Cream of Alexanders soup

    1 hour 10 min

    This vegetarian cream of Alexanders soup uses the leaves and the stems of the plant for a full bodied, flavourful spring soup. The Alexanders plant is an edible, flavourful wild food which is most commonly found in the southern coastal counties during warmer spring weather.

    4 people made this

    Serves: 4 

    • 3 tablespoons salted butter
    • 1 onion, finely chopped
    • 1 clove garlic, minced
    • 450g Alexanders stems and leaves
    • 1L vegetable stock
    • 1 tablespoon chopped fresh parsley
    • 1/2 tablespoon chopped fresh chervil
    • salt and pepper, to taste
    • 150ml single cream

    Prep:10min  ›  Cook:1hr  ›  Ready in:1hr10min 

    1. Melt the butter in a saucepan over a medium heat.

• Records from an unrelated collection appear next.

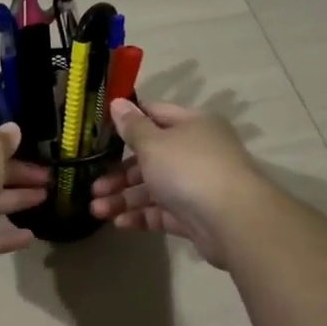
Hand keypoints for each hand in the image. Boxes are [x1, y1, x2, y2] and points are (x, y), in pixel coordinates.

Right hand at [89, 100, 268, 266]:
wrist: (233, 221)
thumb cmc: (189, 169)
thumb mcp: (153, 143)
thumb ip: (132, 126)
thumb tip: (118, 102)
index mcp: (191, 125)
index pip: (154, 114)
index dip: (127, 120)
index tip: (99, 132)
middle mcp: (196, 151)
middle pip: (150, 157)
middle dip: (118, 173)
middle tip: (92, 186)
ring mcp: (196, 185)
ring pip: (153, 188)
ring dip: (124, 198)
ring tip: (96, 210)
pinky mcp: (195, 216)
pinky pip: (162, 212)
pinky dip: (141, 216)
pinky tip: (118, 223)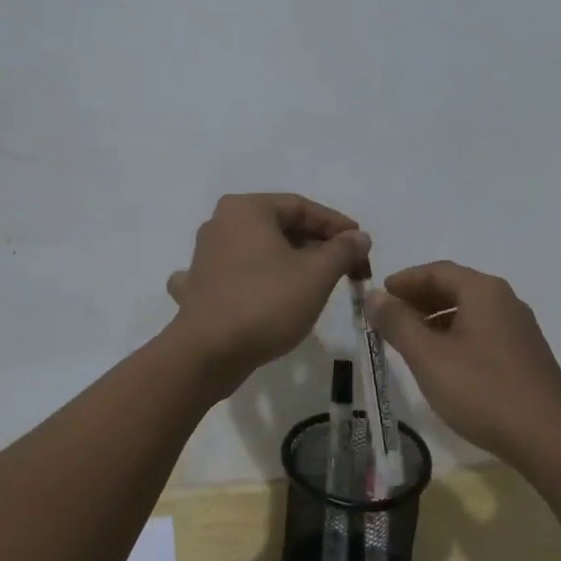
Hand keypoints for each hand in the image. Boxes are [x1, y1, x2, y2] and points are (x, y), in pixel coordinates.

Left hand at [165, 193, 370, 386]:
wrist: (206, 354)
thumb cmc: (265, 303)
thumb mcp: (316, 275)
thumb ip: (342, 250)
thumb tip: (359, 237)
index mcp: (247, 209)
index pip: (302, 207)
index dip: (337, 226)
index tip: (362, 246)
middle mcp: (221, 223)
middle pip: (280, 227)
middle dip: (317, 246)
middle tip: (347, 269)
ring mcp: (205, 255)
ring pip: (259, 251)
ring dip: (290, 263)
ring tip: (317, 283)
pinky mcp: (199, 286)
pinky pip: (235, 276)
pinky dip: (255, 281)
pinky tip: (261, 293)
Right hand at [368, 261, 560, 471]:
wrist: (551, 440)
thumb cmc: (483, 390)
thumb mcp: (429, 356)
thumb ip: (398, 323)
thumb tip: (375, 296)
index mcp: (483, 291)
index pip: (436, 270)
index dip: (404, 280)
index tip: (379, 294)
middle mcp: (505, 300)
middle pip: (455, 287)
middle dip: (419, 299)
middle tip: (389, 318)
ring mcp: (520, 328)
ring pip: (469, 311)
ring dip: (436, 319)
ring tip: (410, 341)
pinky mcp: (527, 355)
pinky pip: (483, 331)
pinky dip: (456, 335)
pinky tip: (444, 363)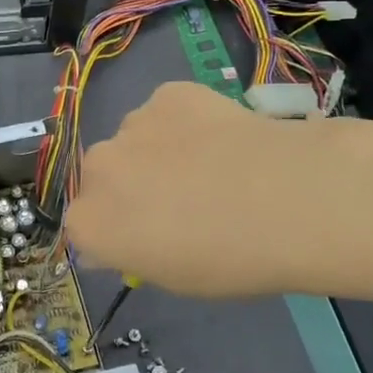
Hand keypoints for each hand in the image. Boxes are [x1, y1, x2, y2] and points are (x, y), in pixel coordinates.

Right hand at [66, 81, 304, 296]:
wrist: (287, 200)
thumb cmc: (228, 259)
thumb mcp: (173, 278)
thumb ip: (136, 252)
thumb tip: (130, 236)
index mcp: (88, 223)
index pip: (85, 226)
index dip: (118, 232)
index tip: (150, 239)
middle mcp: (97, 169)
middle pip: (104, 178)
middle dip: (130, 187)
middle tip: (180, 202)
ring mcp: (131, 124)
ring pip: (135, 141)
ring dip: (156, 152)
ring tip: (210, 167)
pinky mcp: (168, 94)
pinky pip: (166, 111)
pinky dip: (185, 122)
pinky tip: (222, 138)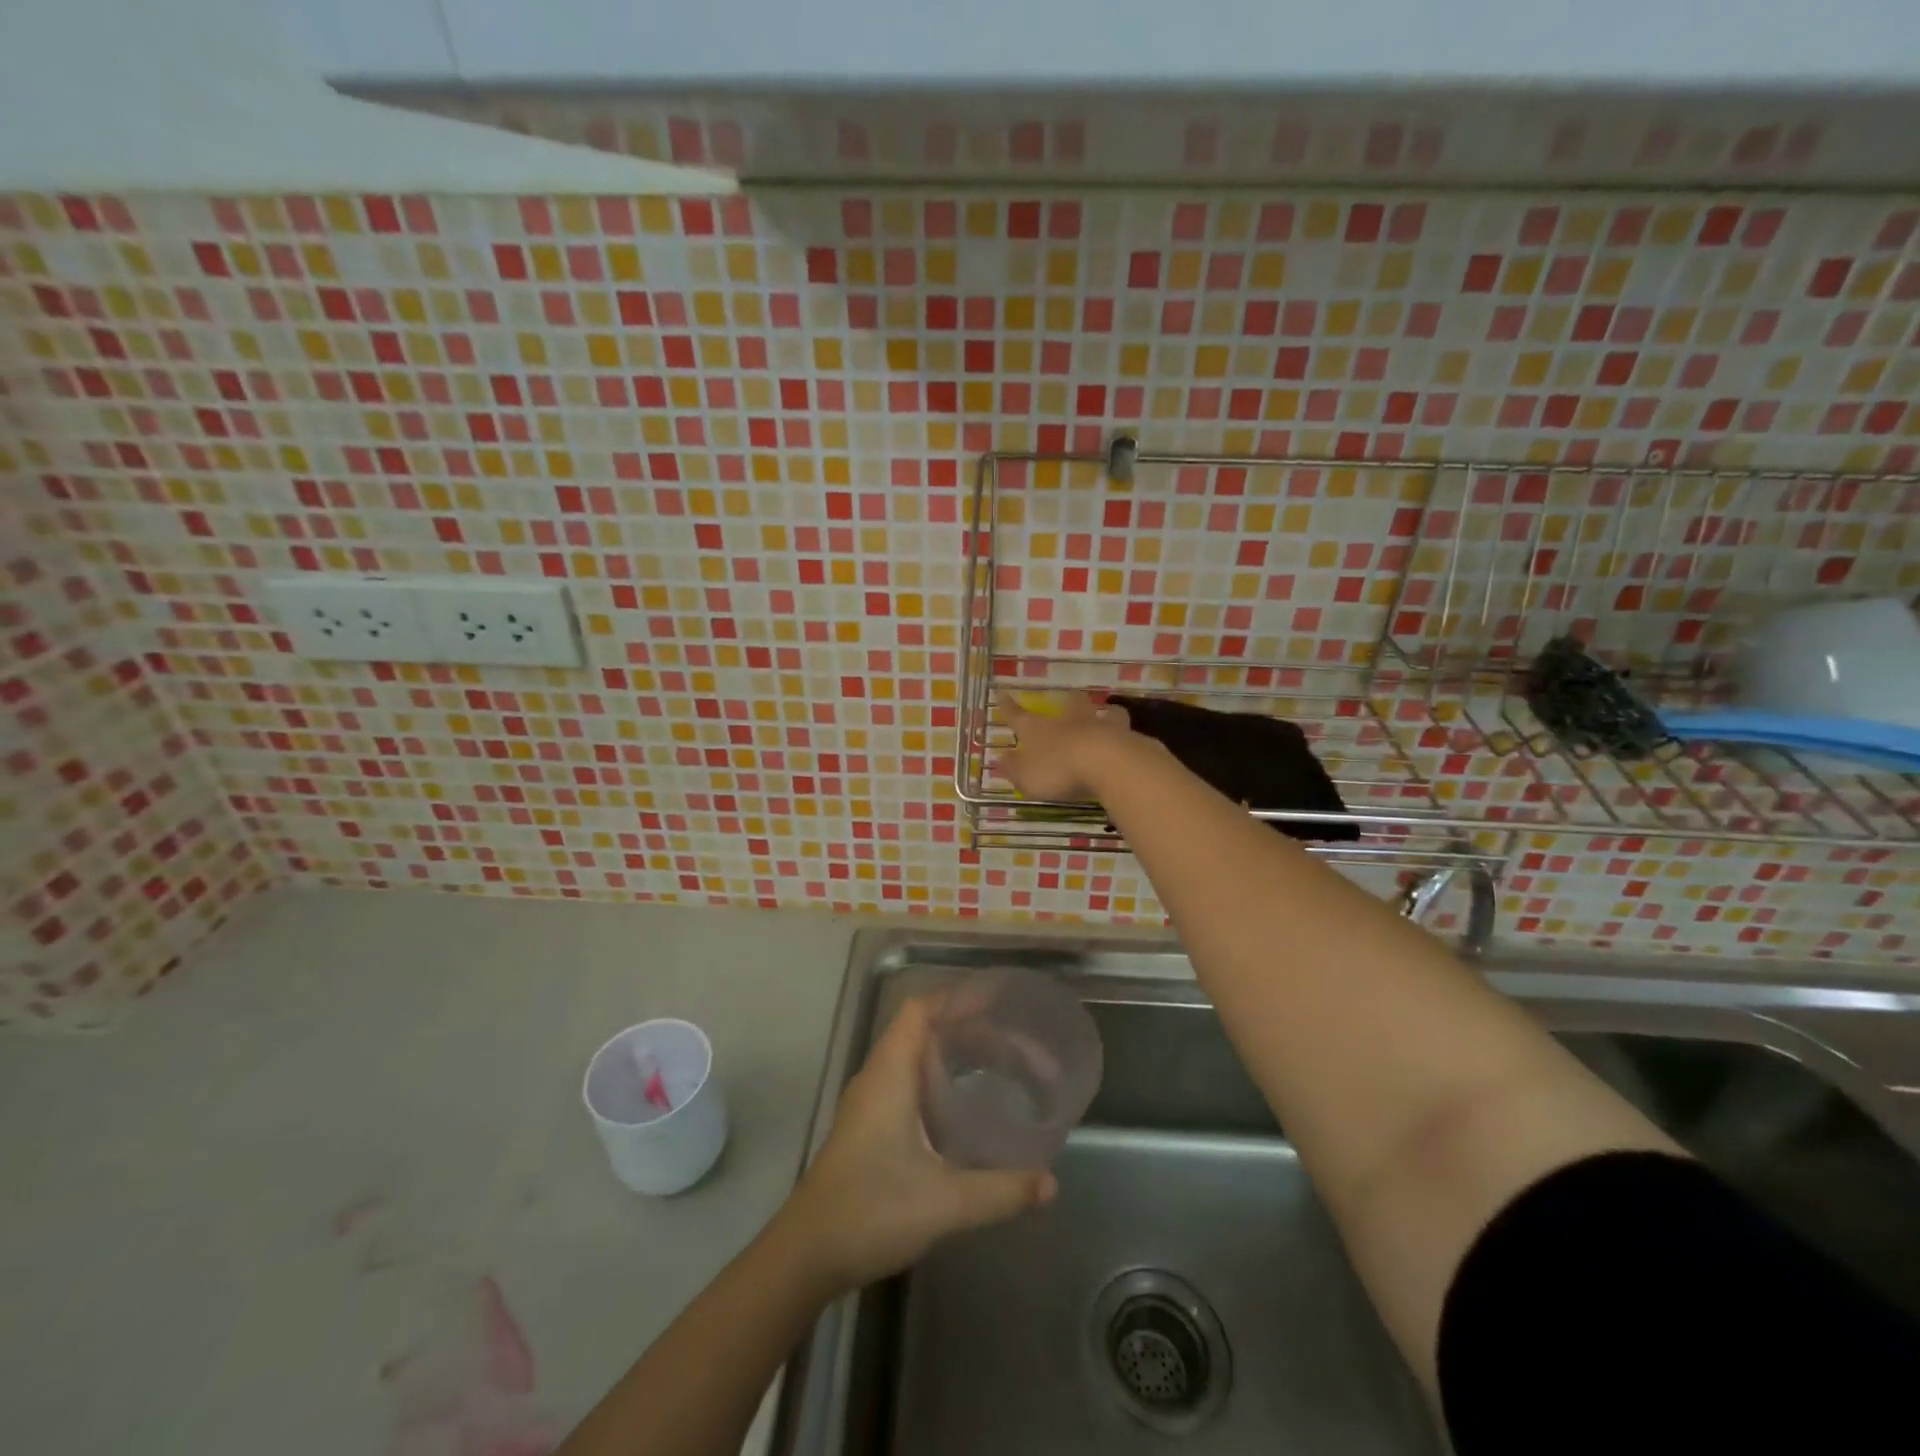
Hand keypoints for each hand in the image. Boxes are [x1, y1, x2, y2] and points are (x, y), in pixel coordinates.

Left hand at [781, 998, 1056, 1291]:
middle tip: (1020, 1049)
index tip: (1000, 1004)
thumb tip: (1051, 1182)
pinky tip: (967, 1107)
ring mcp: (870, 1102)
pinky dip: (942, 1080)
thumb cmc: (870, 1211)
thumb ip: (1000, 1191)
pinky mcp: (869, 1126)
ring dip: (957, 1056)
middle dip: (972, 1033)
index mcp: (890, 1073)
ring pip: (918, 1058)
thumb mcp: (943, 1202)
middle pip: (926, 1031)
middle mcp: (878, 1077)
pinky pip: (911, 1082)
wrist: (805, 1255)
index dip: (958, 999)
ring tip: (1003, 1067)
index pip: (921, 1011)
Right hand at [995, 691, 1142, 802]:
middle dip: (1068, 701)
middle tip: (1069, 697)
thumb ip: (1013, 769)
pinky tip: (1128, 741)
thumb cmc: (1059, 770)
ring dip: (1104, 712)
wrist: (1107, 763)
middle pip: (1069, 704)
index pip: (1019, 716)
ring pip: (1103, 712)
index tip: (1002, 693)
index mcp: (1040, 730)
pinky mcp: (1127, 738)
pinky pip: (1126, 733)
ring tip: (1109, 712)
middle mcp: (1070, 722)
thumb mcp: (1027, 777)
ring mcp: (1101, 727)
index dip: (1008, 707)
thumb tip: (999, 759)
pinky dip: (1125, 735)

Add the onion and garlic and cook and stir until soft. Add the Alexanders stems and leaves and toss to coat in the butter; cook and stir for 2 minutes. Pour in the stock, add the fresh herbs and stir. Season well. Cover and simmer gently over a low heat for 1 hour.
    2. Just prior to serving, stir in the cream then blend the soup to a smooth consistency using a hand held liquidiser or food processor. Serve immediately in warm bowls.